Data records Start Marker

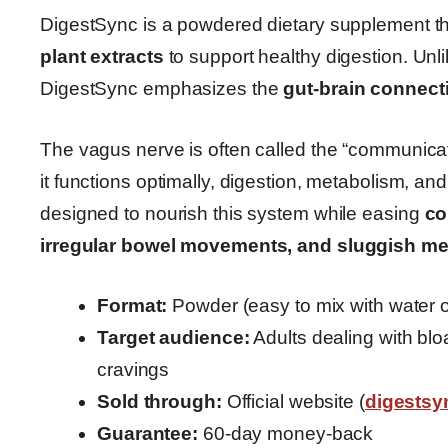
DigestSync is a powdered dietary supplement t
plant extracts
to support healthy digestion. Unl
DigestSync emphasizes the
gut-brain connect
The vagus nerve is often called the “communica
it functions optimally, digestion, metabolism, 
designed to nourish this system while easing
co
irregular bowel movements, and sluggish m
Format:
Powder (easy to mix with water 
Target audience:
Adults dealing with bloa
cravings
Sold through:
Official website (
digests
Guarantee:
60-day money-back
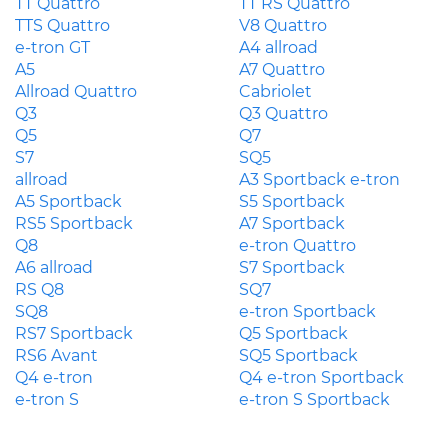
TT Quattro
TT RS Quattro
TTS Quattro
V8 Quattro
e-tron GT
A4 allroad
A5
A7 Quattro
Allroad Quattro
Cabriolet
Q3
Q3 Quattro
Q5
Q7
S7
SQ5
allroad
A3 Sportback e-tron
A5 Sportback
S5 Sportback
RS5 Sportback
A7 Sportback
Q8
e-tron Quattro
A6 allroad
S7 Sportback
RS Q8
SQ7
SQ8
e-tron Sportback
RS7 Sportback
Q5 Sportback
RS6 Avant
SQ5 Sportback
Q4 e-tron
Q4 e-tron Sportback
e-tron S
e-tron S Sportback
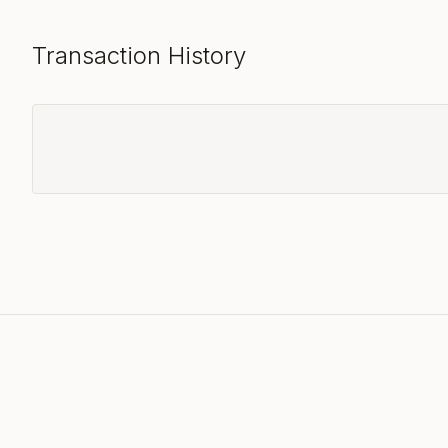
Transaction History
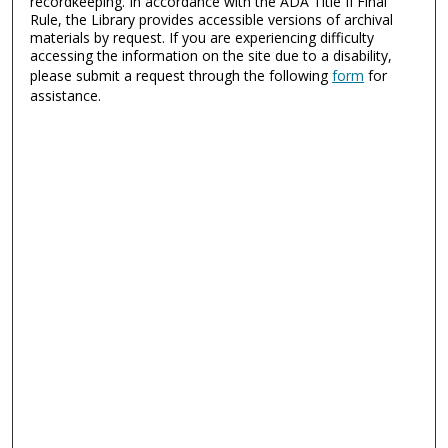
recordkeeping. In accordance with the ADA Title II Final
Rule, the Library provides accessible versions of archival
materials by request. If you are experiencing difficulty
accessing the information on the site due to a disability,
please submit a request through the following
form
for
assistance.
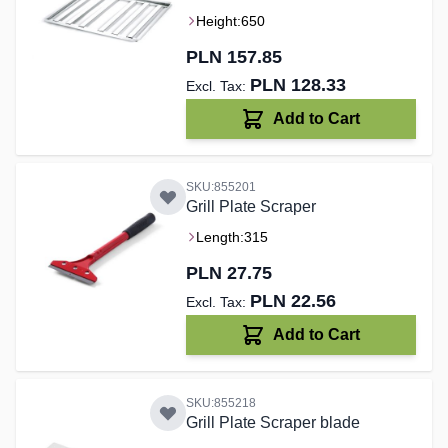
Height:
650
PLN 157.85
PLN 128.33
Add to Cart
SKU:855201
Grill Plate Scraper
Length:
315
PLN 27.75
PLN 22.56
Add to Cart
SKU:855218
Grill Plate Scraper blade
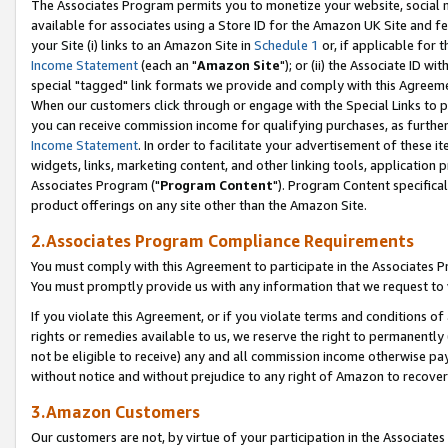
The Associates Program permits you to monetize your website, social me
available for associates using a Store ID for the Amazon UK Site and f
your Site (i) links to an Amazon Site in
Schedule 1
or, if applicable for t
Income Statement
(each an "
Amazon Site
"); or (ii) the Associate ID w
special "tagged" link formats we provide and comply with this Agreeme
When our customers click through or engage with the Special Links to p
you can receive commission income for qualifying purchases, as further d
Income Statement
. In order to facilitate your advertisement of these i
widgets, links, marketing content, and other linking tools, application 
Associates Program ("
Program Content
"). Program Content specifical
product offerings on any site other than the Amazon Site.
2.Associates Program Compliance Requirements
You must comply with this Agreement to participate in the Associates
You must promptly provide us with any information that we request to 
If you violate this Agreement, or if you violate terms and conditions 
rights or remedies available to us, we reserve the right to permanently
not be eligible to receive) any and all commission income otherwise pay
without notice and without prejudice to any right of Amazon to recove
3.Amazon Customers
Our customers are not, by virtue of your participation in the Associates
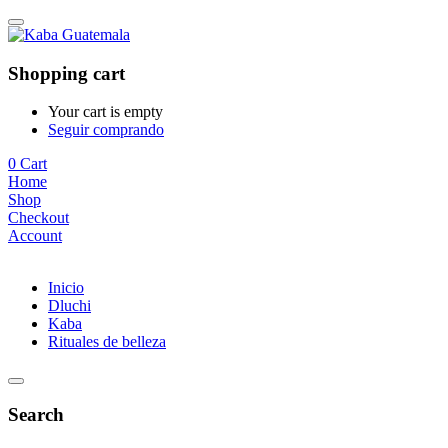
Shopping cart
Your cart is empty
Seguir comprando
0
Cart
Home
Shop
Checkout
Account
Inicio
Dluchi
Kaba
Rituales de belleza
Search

Data records End Marker

*Directions*. Repeat, word for word and with no pictures, only the lines running from the beginning of the data to the line that contains "e-tron S Sportback".

*Response for this exercise*.
DigestSync is a powdered dietary supplement t
plant extracts
to support healthy digestion. Unl
DigestSync emphasizes the
gut-brain connect
The vagus nerve is often called the “communica
it functions optimally, digestion, metabolism, 
designed to nourish this system while easing
co
irregular bowel movements, and sluggish m
Format:
Powder (easy to mix with water 
Target audience:
Adults dealing with bloa
cravings
Sold through:
Official website (
digests
Guarantee:
60-day money-back
TT Quattro
TT RS Quattro
TTS Quattro
V8 Quattro
e-tron GT
A4 allroad
A5
A7 Quattro
Allroad Quattro
Cabriolet
Q3
Q3 Quattro
Q5
Q7
S7
SQ5
allroad
A3 Sportback e-tron
A5 Sportback
S5 Sportback
RS5 Sportback
A7 Sportback
Q8
e-tron Quattro
A6 allroad
S7 Sportback
RS Q8
SQ7
SQ8
e-tron Sportback
RS7 Sportback
Q5 Sportback
RS6 Avant
SQ5 Sportback
Q4 e-tron
Q4 e-tron Sportback
e-tron S
e-tron S Sportback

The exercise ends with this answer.